Western Hemisphere [and] Eastern Hemisphere, produced by John Tallis in London, 1851, offer detailed representations of the two hemispheres, each supplemented with twelve illustrative vignettes. This pair of maps, coming from the zenith of mid-19th-century atlas artistry, demonstrate geographical precision and provide an enlightening visual narrative of the era.
Commissioned for R. Montgomery Martin's Illustrated Atlas, these works bear the unmistakable imprint of Tallis's approach to map-making. Straddling the domains of utility and illustration, his maps offer a balance between the rigors of geography and the addition of visual context, making them valuable both as tools and as records of a bygone era.

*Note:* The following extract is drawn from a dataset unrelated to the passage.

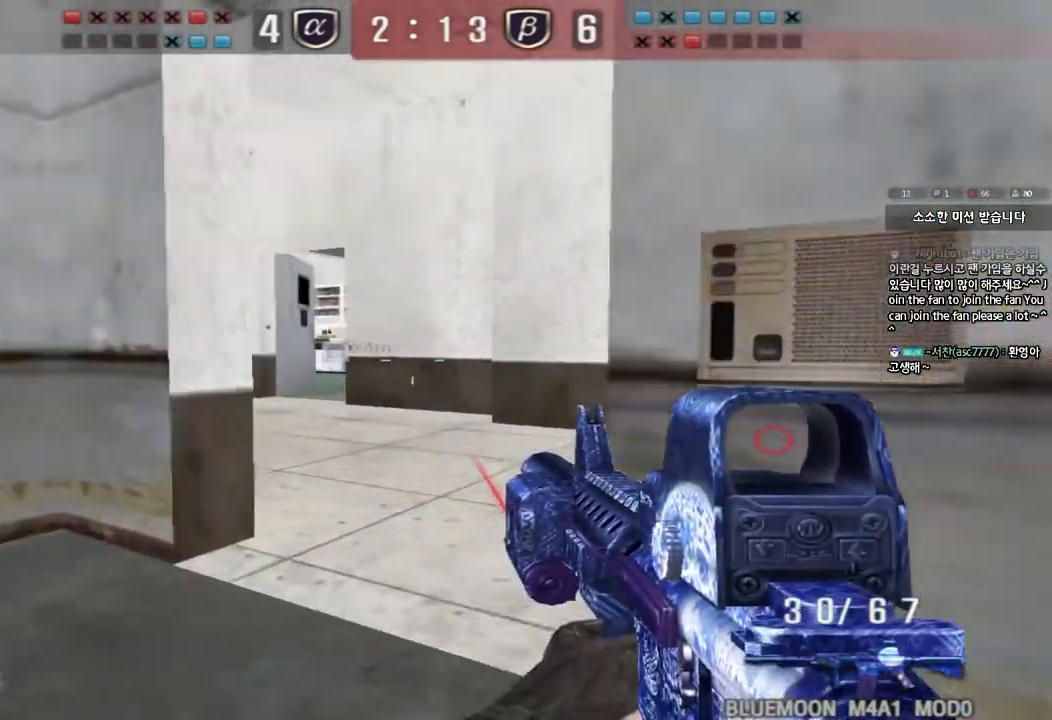
{"keys": ["a", "w"], "events": [[17, "a", "down"], [17, "w", "down"], [33, "ctrl", "up"], [300, "ctrl", "down"], [317, "w", "up"], [350, "a", "up"], [417, "w", "down"], [433, "a", "down"], [450, "ctrl", "up"]]}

John Tallis (1817-1876) was a British map publisher. Born in the Midlands, Tallis came to London in the 1840s. Tallis began his London career with a series of remarkable London street views. He began a partnership with a Frederick Tallis, possibly his brother, but their collaboration ended in 1849. For the Great Exhibition of 1851, Tallis published the Illustrated World Atlas, one of the last series of decorative world maps ever produced. The maps were engraved by John Rapkin, a skilled artisan. The maps were later reissued by the London Printing & Publishing Company, who left the Tallis imprint intact, thus ensuring his enduring fame. In 1858, he began publication of the popular Illustrated News of the World and National Portrait Gallery of Eminent Personages, selling it in 1861 (it ceased publication in 1863).